Ambiguous melanocytic lesions/tumors (AMLs) can be simply described as melanocytic neoplasms that cannot be differentiated as either a melanoma or a nevus. Preferentially expressed antigen in melanoma (PRAME) is a novel antibody that can help differentiate between nevi and melanomas. However, its usefulness remains controversial in AMLs. The aim of this study was to demonstrate the importance of PRAME and diagnostic auxiliary antibodies (Ki-67, p16, HMB-45) in the diagnosis of melanocytic lesions, especially in AMLs. This study included 52 ambiguous melanocytic lesions, 40 nevi, and 40 melanomas. All immunohistochemical studies were performed automatically using the Universal Alkaline Phosphatase Red Detection Kit. Different analytic approaches were used for each antibody based on the literature. Statistically, the multinomial forward stepwise elimination logistic regression analysis was used to create a statistical model to predict the diagnosis of melanocytic lesions based on clinical, morphological, and immunohistochemical data. PRAME positivity was very strong and diffuse in the melanoma group and statistically significantly higher than that of the AML and nevus groups. There was no statistically significant difference between the nevus and AML groups. The Ki-67 proliferation index and HMB-45 staining pattern provided valuable indications for distinguishing between these 3 groups. The P16 antibody was limited in supporting the differential diagnosis. Our statistical model showed that a high mitosis count, central pagetoid spread, and PRAME positivity increased the probability of melanoma against an AML diagnosis. This study showed the advantages of evaluating the PRAME antibody together with morphological features and other immunohistochemical markers (Ki-67 and HMB-45) in the differential diagnosis of melanocytic lesions.

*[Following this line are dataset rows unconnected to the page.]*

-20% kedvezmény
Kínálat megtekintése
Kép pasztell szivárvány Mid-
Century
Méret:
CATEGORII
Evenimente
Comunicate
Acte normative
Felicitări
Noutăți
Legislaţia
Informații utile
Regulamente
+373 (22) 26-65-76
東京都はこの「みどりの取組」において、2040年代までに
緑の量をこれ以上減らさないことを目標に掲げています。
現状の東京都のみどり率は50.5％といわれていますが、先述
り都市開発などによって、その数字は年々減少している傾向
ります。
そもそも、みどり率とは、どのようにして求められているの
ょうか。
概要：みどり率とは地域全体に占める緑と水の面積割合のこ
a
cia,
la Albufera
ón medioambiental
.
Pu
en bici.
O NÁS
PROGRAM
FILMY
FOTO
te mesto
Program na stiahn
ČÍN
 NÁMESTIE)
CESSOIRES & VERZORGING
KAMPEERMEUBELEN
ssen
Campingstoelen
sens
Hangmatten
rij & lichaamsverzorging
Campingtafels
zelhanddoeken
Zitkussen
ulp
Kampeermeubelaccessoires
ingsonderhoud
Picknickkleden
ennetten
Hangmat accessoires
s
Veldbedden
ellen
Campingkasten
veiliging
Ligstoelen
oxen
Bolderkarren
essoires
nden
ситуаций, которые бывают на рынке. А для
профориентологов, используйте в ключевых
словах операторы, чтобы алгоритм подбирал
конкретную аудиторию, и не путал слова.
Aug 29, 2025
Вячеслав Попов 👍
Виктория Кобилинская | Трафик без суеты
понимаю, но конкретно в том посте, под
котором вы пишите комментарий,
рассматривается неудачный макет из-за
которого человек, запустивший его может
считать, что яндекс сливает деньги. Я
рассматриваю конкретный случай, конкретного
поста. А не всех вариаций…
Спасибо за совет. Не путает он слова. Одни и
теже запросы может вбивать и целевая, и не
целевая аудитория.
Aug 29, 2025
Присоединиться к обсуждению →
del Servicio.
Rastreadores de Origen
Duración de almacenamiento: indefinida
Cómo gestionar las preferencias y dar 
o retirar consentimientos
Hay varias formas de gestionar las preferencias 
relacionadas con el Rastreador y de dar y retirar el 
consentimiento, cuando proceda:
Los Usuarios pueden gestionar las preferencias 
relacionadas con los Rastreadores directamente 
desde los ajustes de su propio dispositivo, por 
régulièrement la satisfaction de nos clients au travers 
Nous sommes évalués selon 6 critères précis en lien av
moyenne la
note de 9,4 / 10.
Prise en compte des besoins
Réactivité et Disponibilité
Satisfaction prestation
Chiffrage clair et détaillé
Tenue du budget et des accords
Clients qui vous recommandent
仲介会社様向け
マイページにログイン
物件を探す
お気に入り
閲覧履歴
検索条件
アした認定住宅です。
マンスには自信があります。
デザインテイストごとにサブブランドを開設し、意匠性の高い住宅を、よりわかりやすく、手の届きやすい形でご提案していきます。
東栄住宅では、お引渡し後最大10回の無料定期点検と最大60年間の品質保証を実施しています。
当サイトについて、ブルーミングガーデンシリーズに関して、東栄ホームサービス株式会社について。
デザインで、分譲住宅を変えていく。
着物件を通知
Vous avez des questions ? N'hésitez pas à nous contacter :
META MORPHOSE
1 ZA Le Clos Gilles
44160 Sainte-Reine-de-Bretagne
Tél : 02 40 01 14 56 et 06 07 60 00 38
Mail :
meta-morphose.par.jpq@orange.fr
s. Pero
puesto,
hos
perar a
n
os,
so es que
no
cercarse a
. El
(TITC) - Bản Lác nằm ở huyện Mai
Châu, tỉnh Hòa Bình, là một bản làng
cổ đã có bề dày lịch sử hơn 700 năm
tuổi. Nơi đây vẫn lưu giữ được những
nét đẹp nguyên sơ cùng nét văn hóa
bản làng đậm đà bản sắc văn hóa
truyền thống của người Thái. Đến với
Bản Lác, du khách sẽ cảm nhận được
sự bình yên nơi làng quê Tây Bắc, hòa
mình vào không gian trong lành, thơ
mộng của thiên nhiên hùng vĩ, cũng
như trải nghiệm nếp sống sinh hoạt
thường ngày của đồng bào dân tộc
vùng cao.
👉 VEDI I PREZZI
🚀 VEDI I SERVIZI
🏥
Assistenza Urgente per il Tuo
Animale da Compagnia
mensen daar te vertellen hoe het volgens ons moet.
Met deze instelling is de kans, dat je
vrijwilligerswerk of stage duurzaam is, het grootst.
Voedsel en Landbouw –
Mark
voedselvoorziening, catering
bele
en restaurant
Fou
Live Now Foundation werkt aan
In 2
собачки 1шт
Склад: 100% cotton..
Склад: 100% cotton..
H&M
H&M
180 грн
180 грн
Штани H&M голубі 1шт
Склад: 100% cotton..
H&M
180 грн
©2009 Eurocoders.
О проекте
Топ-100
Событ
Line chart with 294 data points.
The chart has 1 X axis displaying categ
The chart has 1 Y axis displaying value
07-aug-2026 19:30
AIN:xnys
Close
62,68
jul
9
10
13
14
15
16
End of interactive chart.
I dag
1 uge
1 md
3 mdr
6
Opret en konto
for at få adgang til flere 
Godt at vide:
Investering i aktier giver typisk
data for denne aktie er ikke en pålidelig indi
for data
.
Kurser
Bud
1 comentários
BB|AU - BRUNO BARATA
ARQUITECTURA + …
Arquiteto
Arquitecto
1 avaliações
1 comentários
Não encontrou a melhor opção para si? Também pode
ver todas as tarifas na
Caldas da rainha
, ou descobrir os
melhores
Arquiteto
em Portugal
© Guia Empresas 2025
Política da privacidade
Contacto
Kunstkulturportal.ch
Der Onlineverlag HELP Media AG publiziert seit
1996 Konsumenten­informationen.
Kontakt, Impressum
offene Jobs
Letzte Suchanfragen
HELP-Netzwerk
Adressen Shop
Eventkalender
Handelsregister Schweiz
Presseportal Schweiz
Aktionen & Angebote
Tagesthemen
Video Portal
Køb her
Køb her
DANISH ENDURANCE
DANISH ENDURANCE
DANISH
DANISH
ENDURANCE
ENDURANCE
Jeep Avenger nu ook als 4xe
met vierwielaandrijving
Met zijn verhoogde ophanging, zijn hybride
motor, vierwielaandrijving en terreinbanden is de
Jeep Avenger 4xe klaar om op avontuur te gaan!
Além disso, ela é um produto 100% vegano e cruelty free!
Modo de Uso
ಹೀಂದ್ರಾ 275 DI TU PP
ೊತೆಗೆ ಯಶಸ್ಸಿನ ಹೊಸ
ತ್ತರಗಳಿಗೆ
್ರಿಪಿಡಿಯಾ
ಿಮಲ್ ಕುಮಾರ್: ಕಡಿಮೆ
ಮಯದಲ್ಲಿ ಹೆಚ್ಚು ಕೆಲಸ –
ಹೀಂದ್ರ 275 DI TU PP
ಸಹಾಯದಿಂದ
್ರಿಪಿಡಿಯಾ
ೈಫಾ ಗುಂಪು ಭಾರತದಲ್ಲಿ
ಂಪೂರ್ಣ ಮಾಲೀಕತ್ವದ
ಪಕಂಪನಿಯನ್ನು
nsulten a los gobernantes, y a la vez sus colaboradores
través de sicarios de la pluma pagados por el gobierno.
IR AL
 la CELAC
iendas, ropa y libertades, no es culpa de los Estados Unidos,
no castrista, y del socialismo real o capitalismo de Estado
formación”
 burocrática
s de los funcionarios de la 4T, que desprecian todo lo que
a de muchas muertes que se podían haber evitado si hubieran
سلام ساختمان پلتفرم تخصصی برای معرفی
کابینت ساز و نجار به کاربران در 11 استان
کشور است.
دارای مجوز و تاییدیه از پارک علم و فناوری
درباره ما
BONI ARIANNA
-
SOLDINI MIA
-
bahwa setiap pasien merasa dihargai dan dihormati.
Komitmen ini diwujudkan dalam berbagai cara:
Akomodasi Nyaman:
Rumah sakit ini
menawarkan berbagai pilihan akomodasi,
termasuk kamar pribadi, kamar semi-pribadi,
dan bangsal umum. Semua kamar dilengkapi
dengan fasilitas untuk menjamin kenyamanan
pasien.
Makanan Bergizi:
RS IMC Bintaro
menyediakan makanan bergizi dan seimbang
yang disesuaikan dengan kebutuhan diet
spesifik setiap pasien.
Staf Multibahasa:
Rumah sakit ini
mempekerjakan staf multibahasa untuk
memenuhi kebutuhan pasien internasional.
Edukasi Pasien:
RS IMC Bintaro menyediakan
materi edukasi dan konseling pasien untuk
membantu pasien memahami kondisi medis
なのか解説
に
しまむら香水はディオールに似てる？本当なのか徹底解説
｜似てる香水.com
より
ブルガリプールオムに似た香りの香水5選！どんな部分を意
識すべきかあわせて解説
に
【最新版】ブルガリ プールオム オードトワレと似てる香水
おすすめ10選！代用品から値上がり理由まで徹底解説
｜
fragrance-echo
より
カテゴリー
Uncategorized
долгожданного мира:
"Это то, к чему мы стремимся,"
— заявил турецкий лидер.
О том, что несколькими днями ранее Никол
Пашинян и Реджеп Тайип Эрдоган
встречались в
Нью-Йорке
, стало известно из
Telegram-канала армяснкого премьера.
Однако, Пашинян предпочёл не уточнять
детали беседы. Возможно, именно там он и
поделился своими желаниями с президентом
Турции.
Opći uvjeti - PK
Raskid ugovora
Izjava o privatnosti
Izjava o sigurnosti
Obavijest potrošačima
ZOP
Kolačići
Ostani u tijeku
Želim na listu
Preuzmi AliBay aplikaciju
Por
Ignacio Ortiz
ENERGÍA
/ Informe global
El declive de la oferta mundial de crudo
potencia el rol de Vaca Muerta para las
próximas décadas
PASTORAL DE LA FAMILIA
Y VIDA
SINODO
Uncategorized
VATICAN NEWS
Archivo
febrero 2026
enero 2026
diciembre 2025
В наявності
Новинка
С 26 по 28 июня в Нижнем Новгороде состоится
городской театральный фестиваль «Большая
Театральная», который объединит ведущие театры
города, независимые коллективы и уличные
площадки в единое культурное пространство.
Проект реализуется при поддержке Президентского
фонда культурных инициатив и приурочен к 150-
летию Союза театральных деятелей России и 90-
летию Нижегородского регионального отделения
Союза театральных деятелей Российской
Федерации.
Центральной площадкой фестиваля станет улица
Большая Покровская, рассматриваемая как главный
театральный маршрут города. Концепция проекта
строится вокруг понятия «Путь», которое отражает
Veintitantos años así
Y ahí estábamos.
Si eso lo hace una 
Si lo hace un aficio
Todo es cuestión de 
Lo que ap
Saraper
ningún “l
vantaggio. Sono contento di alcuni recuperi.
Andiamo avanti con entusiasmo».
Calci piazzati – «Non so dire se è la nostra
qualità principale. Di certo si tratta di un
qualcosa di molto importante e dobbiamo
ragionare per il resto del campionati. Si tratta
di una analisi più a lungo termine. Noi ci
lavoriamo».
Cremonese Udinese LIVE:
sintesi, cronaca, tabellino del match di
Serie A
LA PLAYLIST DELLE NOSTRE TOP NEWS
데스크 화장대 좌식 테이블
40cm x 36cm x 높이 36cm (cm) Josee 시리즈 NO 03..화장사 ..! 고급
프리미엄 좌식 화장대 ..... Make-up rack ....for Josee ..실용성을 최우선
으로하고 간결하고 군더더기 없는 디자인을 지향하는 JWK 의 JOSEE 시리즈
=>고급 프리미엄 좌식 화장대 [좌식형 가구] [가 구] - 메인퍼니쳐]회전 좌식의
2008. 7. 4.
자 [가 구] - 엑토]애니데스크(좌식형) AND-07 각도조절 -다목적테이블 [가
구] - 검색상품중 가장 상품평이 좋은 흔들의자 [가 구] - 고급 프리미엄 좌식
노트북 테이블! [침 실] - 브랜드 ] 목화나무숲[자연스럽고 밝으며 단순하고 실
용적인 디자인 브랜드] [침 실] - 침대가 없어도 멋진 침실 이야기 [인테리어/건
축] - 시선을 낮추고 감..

交界性黑素细胞病变/肿瘤(AML)可简单描述为不能明确诊断为黑素瘤或痣的黑素细胞肿瘤。黑色素瘤优先表达抗原(PRAME)是一种新的抗体,可帮助区分痣和黑素瘤。然而,其在 AML 中的作用仍存在争议。本研究旨在证明 PRAME 及诊断辅助抗体(Ki-67、p16、HMB-45)在黑素细胞病变,尤其是 AML 诊断中的重要性。本研究纳入了 52 例交界性黑素细胞病变、40 例痣和 40 例黑素瘤。所有免疫组化研究均使用通用碱性磷酸酶红色检测试剂盒自动进行。根据文献,对每种抗体采用不同的分析方法。统计学上,采用多项向前逐步淘汰逻辑回归分析创建一个统计模型,根据临床、形态学和免疫组化数据预测黑素细胞病变的诊断。黑色素瘤组中 PRAME 阳性表达较强且弥漫,统计学上显著高于 AML 和痣组。痣和 AML 组之间无统计学差异。Ki-67 增殖指数和 HMB-45 染色模式为区分这 3 组提供了有价值的依据。P16 抗体在辅助鉴别诊断方面受限。我们的统计模型表明,高有丝分裂计数、中央派杰样扩散和 PRAME 阳性增加了诊断为黑色素瘤而非 AML 的可能性。本研究表明,在黑素细胞病变的鉴别诊断中,评估 PRAME 抗体与形态特征和其他免疫组化标志物(Ki-67 和 HMB-45)相结合具有优势。